The Butte College board of trustees voted unanimously last month to put the bond measure—dubbed the Butte College Repair, Safety, Job Training Measure—on November’s general election ballot in both Butte and Glenn counties. It is subject to a comprehensive 55 percent voter-approval threshold.
“Last spring and summer, we did a lot of community outreach, giving presentations and conducting surveys to find out what the community thought our priorities should be,” Butte College President Samia Yaqub said last week regarding how the bond came to be. She said about 70 percent of those surveyed during outreach efforts also said they would support such a measure.
“What they told us, and we agree with, is that providing vocational education to prepare people for jobs is important,” Yaqub said. “[We need to focus on] careers like nursing, law enforcement and those kinds of programs where people can go through in two years and come out with certification or degrees that can lead to high-paying jobs for which there is significant demand. In addition to working on those career pathways, we also need to be sure our students headed on [to four-year schools] are properly prepared to transfer.”
In addition to bolstering education and vocational programs, funds would be used for new construction—including a new home for the welding department and replacing outdated classrooms and laboratories—and to overhaul aging infrastructure at the main campus. Yaqub noted Butte College will celebrate its 50th anniversary next year, and has been at its current site since the mid-1970s. Much of the school’s facilities have not been updated in that time.
“We have a lot of old gas lines, water lines, electrical wiring and things like that that need to be replaced,” Yaqub said, noting larger enrollment also necessitates upgrades. She said the campus was designed when there were only about 6,000 students. The school serves about 17,000 now.
The last time Butte College initiated a bond measure was in 2002, when voters passed Measure A, an $84.9 million general obligation bond to construct, repair and equip classrooms, labs and other facilities.
Les Juaron, the school’s vice president of planning, research and organizational development, outlined some of the improvements made with those funds. He said the college was able to use the funding to leverage another $70 million in state dollars, much of which was put toward a half-dozen large construction projects: the school’s Chico Center; the Allied Health and Public Services Center (home of the nursing, police and fire programs); Learning Resource Center and library expansion; Arts building; Student and Administrative Services building; and renovation of the Campus Center.

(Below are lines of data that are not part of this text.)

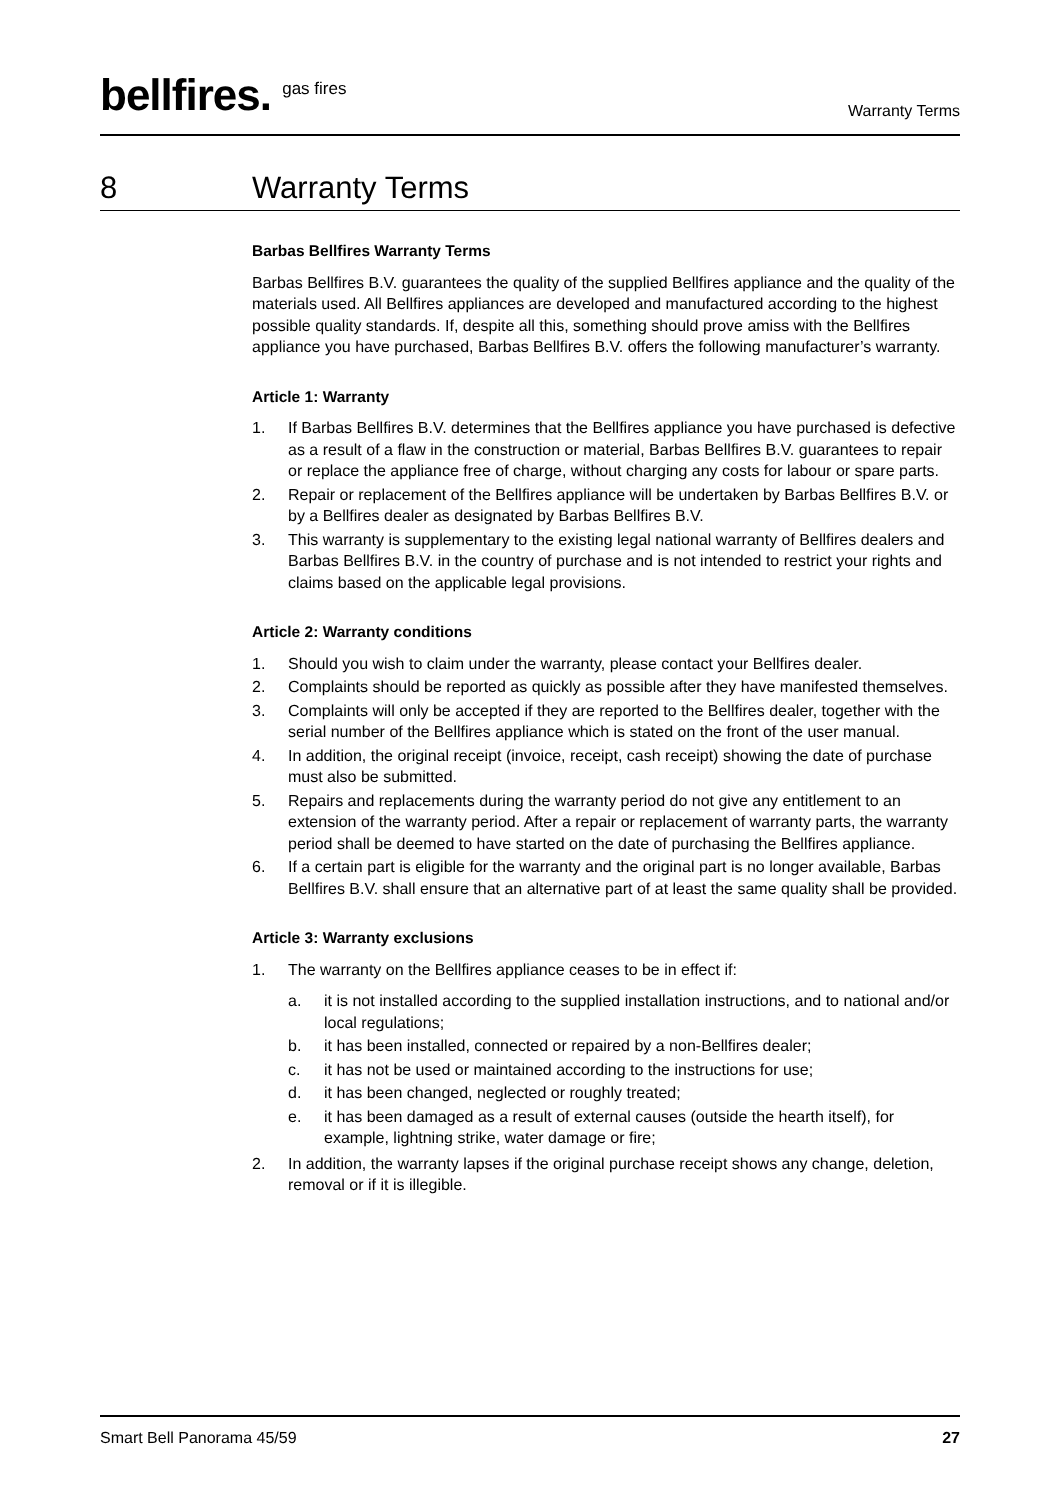bellfires. <sup>gas fires</sup>
Warranty Terms
8 Warranty Terms
Barbas Bellfires Warranty Terms
Barbas Bellfires B.V. guarantees the quality of the supplied Bellfires appliance and the quality of the materials used. All Bellfires appliances are developed and manufactured according to the highest possible quality standards. If, despite all this, something should prove amiss with the Bellfires appliance you have purchased, Barbas Bellfires B.V. offers the following manufacturer’s warranty.
Article 1: Warranty
1. If Barbas Bellfires B.V. determines that the Bellfires appliance you have purchased is defective as a result of a flaw in the construction or material, Barbas Bellfires B.V. guarantees to repair or replace the appliance free of charge, without charging any costs for labour or spare parts.
2. Repair or replacement of the Bellfires appliance will be undertaken by Barbas Bellfires B.V. or by a Bellfires dealer as designated by Barbas Bellfires B.V.
3. This warranty is supplementary to the existing legal national warranty of Bellfires dealers and Barbas Bellfires B.V. in the country of purchase and is not intended to restrict your rights and claims based on the applicable legal provisions.
Article 2: Warranty conditions
1. Should you wish to claim under the warranty, please contact your Bellfires dealer.
2. Complaints should be reported as quickly as possible after they have manifested themselves.
3. Complaints will only be accepted if they are reported to the Bellfires dealer, together with the serial number of the Bellfires appliance which is stated on the front of the user manual.
4. In addition, the original receipt (invoice, receipt, cash receipt) showing the date of purchase must also be submitted.
5. Repairs and replacements during the warranty period do not give any entitlement to an extension of the warranty period. After a repair or replacement of warranty parts, the warranty period shall be deemed to have started on the date of purchasing the Bellfires appliance.
6. If a certain part is eligible for the warranty and the original part is no longer available, Barbas Bellfires B.V. shall ensure that an alternative part of at least the same quality shall be provided.
Article 3: Warranty exclusions
1. The warranty on the Bellfires appliance ceases to be in effect if:
a. it is not installed according to the supplied installation instructions, and to national and/or local regulations;
b. it has been installed, connected or repaired by a non-Bellfires dealer;
c. it has not be used or maintained according to the instructions for use;
d. it has been changed, neglected or roughly treated;
e. it has been damaged as a result of external causes (outside the hearth itself), for example, lightning strike, water damage or fire;
2. In addition, the warranty lapses if the original purchase receipt shows any change, deletion, removal or if it is illegible.
Smart Bell Panorama 45/59 27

“Before we built those new facilities, we had a lot of programs that had expanded in mobile classrooms,” Juaron said. “It looked like we had a bunch of trailer parks on campus.”
Juaron said spending the Measure A money was overseen by a citizens’ oversight committee, and that a similar committee will be formed to monitor the new bond if voters approve it. The bond also has an accountability provision that ensures money can’t be spent on administrators’ salaries or pensions.
Measure A funding also went toward installing the school’s 25,000-plus solar panels, Juaron said. In 2011, Butte became the first college in history to reach grid-positive status—meaning the school can generate more electricity than it uses.
The college’s president also noted bond funds would be used to support a growing segment of the student population: veterans.
“We’ve found we have an increasing number of veterans returning to school, and that’s something schools are seeing across the country,” Yaqub said. “In 2008, we started a Veterans Resource Center where they could find camaraderie and support for mental health, emotional and academic needs.
“It was the first of its kind and has served as great model for other programs, but it’s also in an old portable. We’d really like to get it into a permanent facility.”